TABLE 1.
Correlation between the number of mutations in the PCFT coding region and function of mutants generated by random mutagenesis
The pcft coding region was amplified by PCR and random mutations were generated in this reaction. The fragments were cloned into an expression vector and transiently transfected into HeLa R1–11 cells. PCFT function was assessed by measuring MTX influx (0.5 μm) at pH 5.5 over 1 min and was normalized to wild-type PCFT. The values represent the average from three different experiments.

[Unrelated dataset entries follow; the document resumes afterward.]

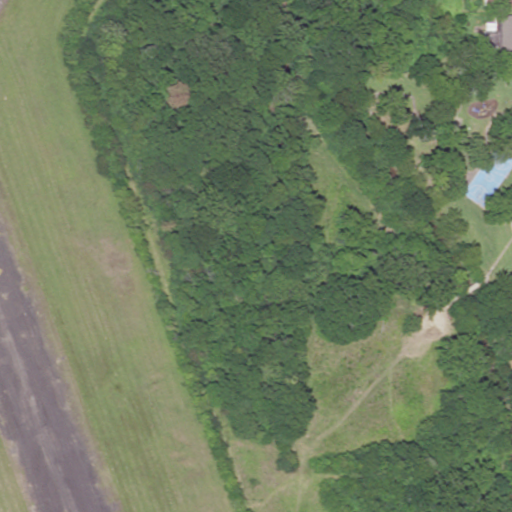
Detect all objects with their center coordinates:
building: (495, 2)
building: (498, 32)
airport: (80, 310)
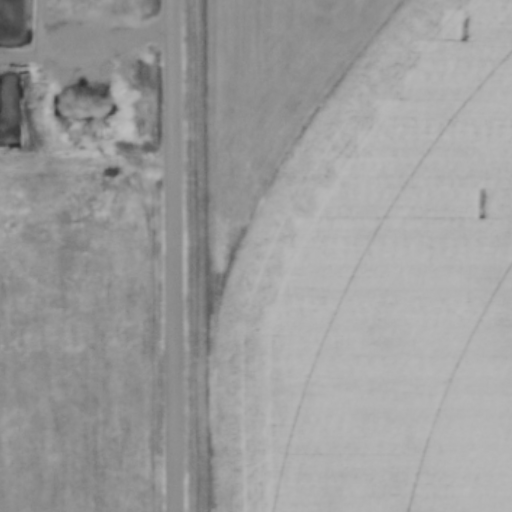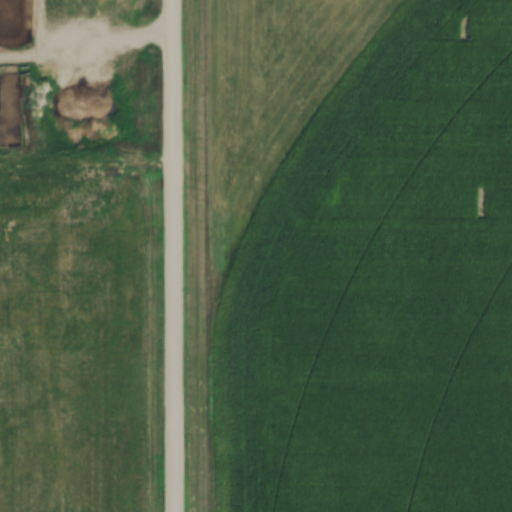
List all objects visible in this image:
road: (180, 256)
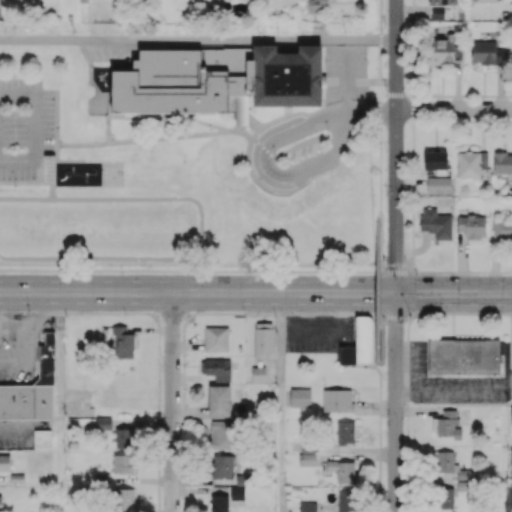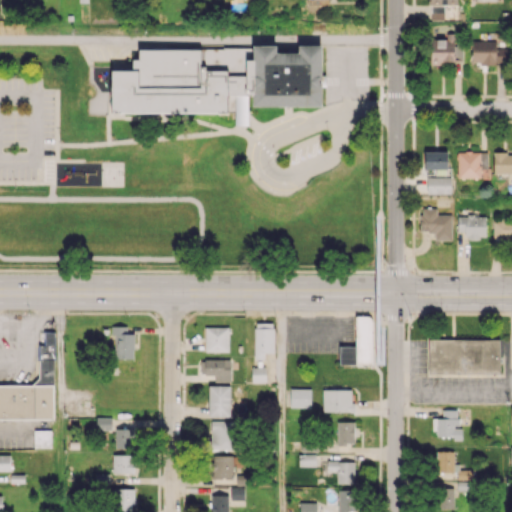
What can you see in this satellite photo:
building: (487, 0)
building: (438, 8)
road: (197, 39)
building: (445, 49)
building: (487, 53)
building: (216, 81)
road: (36, 107)
road: (375, 107)
road: (454, 107)
building: (242, 108)
parking lot: (24, 126)
road: (380, 135)
road: (396, 146)
parking lot: (279, 151)
parking lot: (304, 155)
road: (18, 157)
road: (52, 159)
building: (435, 159)
building: (502, 162)
building: (471, 163)
road: (269, 165)
park: (113, 173)
building: (438, 184)
road: (155, 198)
road: (379, 213)
building: (435, 223)
building: (472, 225)
building: (502, 229)
road: (378, 253)
road: (31, 257)
road: (255, 270)
road: (256, 292)
traffic signals: (396, 293)
road: (341, 313)
road: (383, 318)
road: (377, 325)
building: (216, 338)
building: (262, 339)
building: (122, 343)
building: (358, 343)
building: (358, 344)
road: (383, 346)
building: (463, 355)
building: (463, 356)
building: (218, 368)
building: (44, 377)
building: (32, 389)
building: (300, 397)
building: (219, 400)
building: (337, 400)
building: (16, 401)
road: (59, 402)
road: (172, 402)
road: (281, 402)
road: (396, 402)
road: (379, 412)
building: (511, 413)
building: (103, 423)
building: (446, 425)
building: (345, 432)
building: (222, 434)
building: (42, 438)
building: (124, 438)
building: (307, 459)
building: (444, 461)
building: (4, 462)
building: (123, 463)
building: (222, 466)
building: (342, 470)
building: (237, 492)
building: (448, 493)
building: (123, 499)
building: (0, 500)
building: (346, 500)
building: (218, 502)
building: (307, 506)
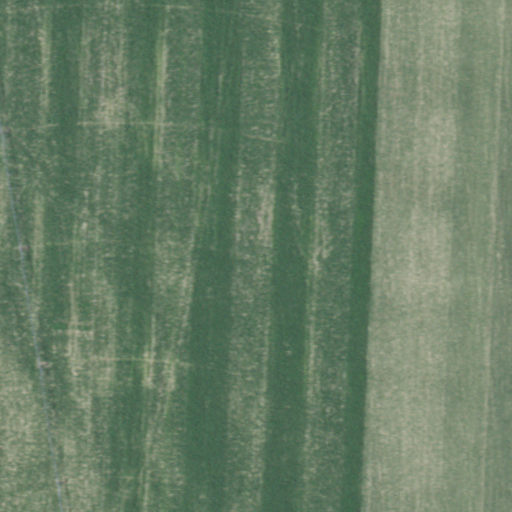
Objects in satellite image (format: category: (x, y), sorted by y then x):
crop: (256, 256)
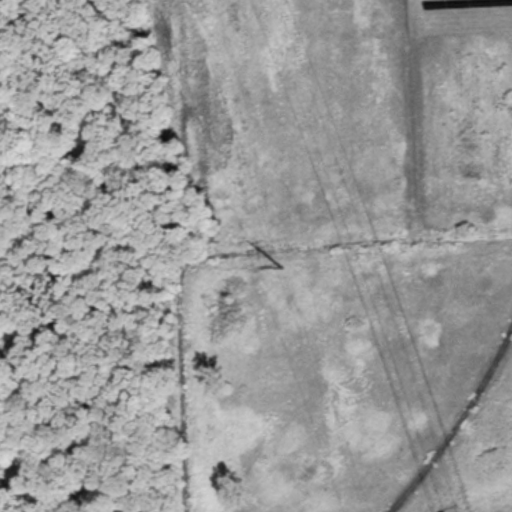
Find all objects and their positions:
power tower: (282, 267)
railway: (451, 419)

| Mutagenesis condition | Expected mutations/1 kba | Number of clones studied | Actual mutations/1 kb | Mutations/ pcft geneb | PCFT function |
||
|---|---|---|---|---|---|---|---|
| <5% | 5–30% | >30% | |||||
| 1 | 2.0 | 8 | 0.97 | 1.3 ± 0.3 | 1 | 0 | 7 |
| 2 | 2.3 | 10 | 2.4 | 3.3 ± 0.5 | 4 | 3 | 3 |
| 3 | 2.7 | 9 | 3.8 | 5.1 ± 0.7 | 4 | 3 | 2 |
| 4 | 4.6 | 6 | 5.3 | 7.2 ± 1,4 | 5 | 1 | 0 |
| 5 | 8.1 | 5 | 11.7 | 15.8 ± 2.8 | 4 | 0 | 1 |
a Data provided by the manufacturer.
b The mutated pcft region encodes the whole PCFT protein except the last eight amino acid residues at the C-terminus, which does not have any functional role (28).